Daylighters (The Morganville Vampires #15)(18)
Shane leaned on her desktop and looked her straight in the eye this time. “Why does he need a pack of people pre-programmed to hunt down vampires, Hannah?”
“For strays,” she said. “Not all the vampires are going to stay in the mall. Eventually, they’ll get out, and he will need to track them down. That’s where you—where we—come in.”
That was the end of the meeting. She crossed to the door, opened it, and there didn’t seem to be any choice but to leave, with Officer Friendly scowling at them from the outer office. The receptionist ignored them with stubborn intensity as she answered more calls . . . and then they were out in the hall, and Shane was restlessly rubbing his arm and looking more disturbed than ever.
“Did that help?” Claire asked him. He shook his head.
Eve said, “At least we know he’s not the only crazy one in town. Come on, Dog Soldier. Let’s go.”
? ? ?
They spent about an hour cruising Morganville, noting the changes. A lot of it was cosmetic—buildings painted, roads repaired. But there were also new places going up all over town, and it was Shane who pointed out the Daylighters symbol that was cropping up on nearly all the business signs or store windows. As if they were proudly saying, No vampires allowed.
But oddest of all were the people. So many Morganville natives out and about, walking, chatting, taking their kids to the small municipal park.
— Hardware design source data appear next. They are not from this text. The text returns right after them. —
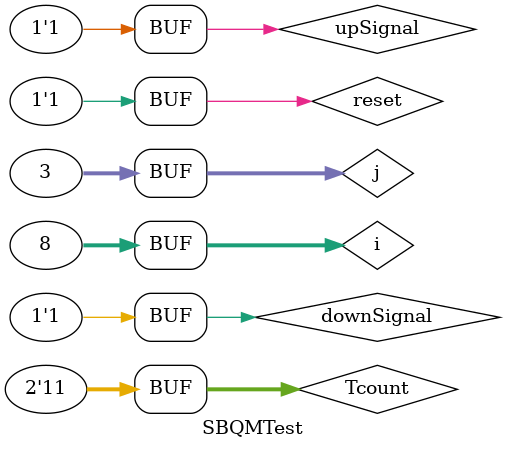
<source format=v>
module SBQMTest ();
    reg upSignal ;
    reg downSignal ;
    reg [1:0] Tcount; 
    reg reset ;
    wire [4:0] Wtime ;
    wire [2:0] Pcount ;
    wire fullFlag ;
    wire emptyFlag ; 


SBQM SBQMUT (
.upSignal(upSignal),
.downSignal(downSignal),
.Tcount(Tcount), 
.reset(reset), 
.Wtime(Wtime), 
.Pcount(Pcount), 
.fullFlag(fullFlag),
.emptyFlag(emptyFlag)
); 

integer i ; 
integer j ; 
initial begin
    reset = 0 ; 
    upSignal = 1 ; 
    downSignal = 1 ; 
    Tcount = 0 ; 
    #5;  
    reset = 1 ; 
    #5
    //the start value is zero now we will give 8 upSensor edges to test all cases and the wrapping
    for (i = 0  ; i < 8  ;i = i+1 ) begin 
        if (i < 4) begin //using i for Pcount and j for Tcount
            j = i ; 
        end
        else begin
            j = i - 4 ; 
        end
        upSignal = 0 ; 
        #5 ; 
        upSignal = 1 ; 
        Tcount = j ;
        #5 ; 
    end

    //the start value is 7 now we will give 8 downSensor edges to test all cases and the wrapping
    for (i = 0  ; i < 8  ;i = i+1 ) begin 
        if (i < 4) begin //using i for Pcount and j for Tcount
            j = i ; 
        end
        else begin
            j = i - 4 ; 
        end
        downSignal = 0 ; 
        #5 ; 
        downSignal = 1 ; 
        Tcount = j ;
        #5 ; 
    end
    
end
    
endmodule
</source>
Shopping. It looked so damn normal that it gave Claire the creeps, because their body language was completely different now. It wasn’t the Morganville she’d gotten so used to seeing; that much was certain. Where before, people had walked with a kind of guarded, reflexive awareness of what was around them, these folks were almost giddy about not looking paranoid. Oblivious. Safe.
It was an improvement, she knew that; people felt happy and safe—their smiles just radiated it. But then why do I feel so bad? Claire was afraid that maybe she just didn’t want change, even change for the better. But that wasn’t it; she’d rolled with a lot of changes in Morganville thus far.
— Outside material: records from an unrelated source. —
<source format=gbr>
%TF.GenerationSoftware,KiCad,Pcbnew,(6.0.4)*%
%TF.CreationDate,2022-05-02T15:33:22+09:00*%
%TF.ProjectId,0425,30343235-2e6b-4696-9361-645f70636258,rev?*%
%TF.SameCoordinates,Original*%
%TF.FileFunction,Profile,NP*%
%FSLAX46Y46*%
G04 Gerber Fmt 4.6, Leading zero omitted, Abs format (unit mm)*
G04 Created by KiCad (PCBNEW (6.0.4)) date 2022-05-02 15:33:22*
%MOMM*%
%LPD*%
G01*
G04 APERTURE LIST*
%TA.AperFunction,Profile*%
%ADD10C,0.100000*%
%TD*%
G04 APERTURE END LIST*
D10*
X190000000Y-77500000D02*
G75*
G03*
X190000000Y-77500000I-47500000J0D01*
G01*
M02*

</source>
This was something deeper, and more disturbing.
They just want the vampires gone. They don’t care how it happens. So all those happy smiles, they were the smiles of the winners of a very long, slow, quiet war. The dead weren’t around to bother their consciences. Whatever Fallon did, he would do offstage, in the dark, and they’d never have to confront any of it.
Claire knew it wasn’t maybe rational to want to save the vampires; after all, they’d been the bogeymen under Morganville’s bed for generations, and they’d been responsible for so many bad things. But individual vampires had been responsible. Wasn’t blaming an entire group for the acts of a few wrong?
Does that make me the villain now? She wondered that with a chill, left out from the smiles, the warmth, the camaraderie. The all-human, all-new Morganville. Am I the one who’s going to be responsible for ruining everything for these people?
She found herself holding Shane’s hand as they drove around. His skin still felt hot, and she wondered if maybe Hannah was wrong—if his bite could be infected, not just . . . engineered that way. Maybe he just needed antibiotics. They ended up facing supernatural weirdness so often, it was easy to forget that plain old bacteria could screw up a person just as much.
When she proposed that they stop in at the hospital, though, he rejected that out of hand. “Not worth it,” he said. “I’m okay, Claire. Really.” He wasn’t. But she didn’t push him, because she knew it wouldn’t help.
Eve pulled the hearse up the drive and around to the back of the house, into their small, rickety shed/garage, which was not really big enough for it. Michael had remote-parked his vampmobile—provided by Morganville free of charge to all the vampires, in the until recently days—since Eve’s hearse had heavy vampire tinting on the back windows where he could shelter when he needed to. None of the rest of them could drive Michael’s car, anyway, because of the thick black windshield and windows, so for now, best they left it where it was, parked underground beneath Founder’s Square.
But not seeing Michael’s car here, wedged in beside Eve’s . . . it just seemed significant. And it made Claire shiver to think it might never be parked here again.
Coming in through the kitchen reminded her that they hadn’t properly cleaned up from the Great Spaghetti Disaster, but she didn’t care just now, and clearly, neither did Shane or Eve, who ignored the destruction on their way through. She followed. They both went upstairs. At the top, Eve opened the door of the room she now shared with Michael, looked in, and was still for a moment before she said, “I’m going to get online and see what I can find out.” Then she went in and quietly shut the door behind her.
Shane stood for a few seconds, his head down, and then said, “I need a shower. See you in a few, okay?”
“Okay,” Claire said. She wished he would have said something else, something more significant, but she also understood the need to be alone. Eve was walling herself off so she could both work through how she was feeling and do something productive. Shane . . . well, obviously, he needed to think, too.
And all of them needed showers, that was true. Self-evidently, aromatically true.
She went to her bedroom and sat down on the bed. The familiar creak of the springs made her feel at home, but most of her stuff was still stuck back in Cambridge. She would need to figure that out eventually, she supposed. Need to think how to get her clothes back, and her books, and all the photos she’d taken with her.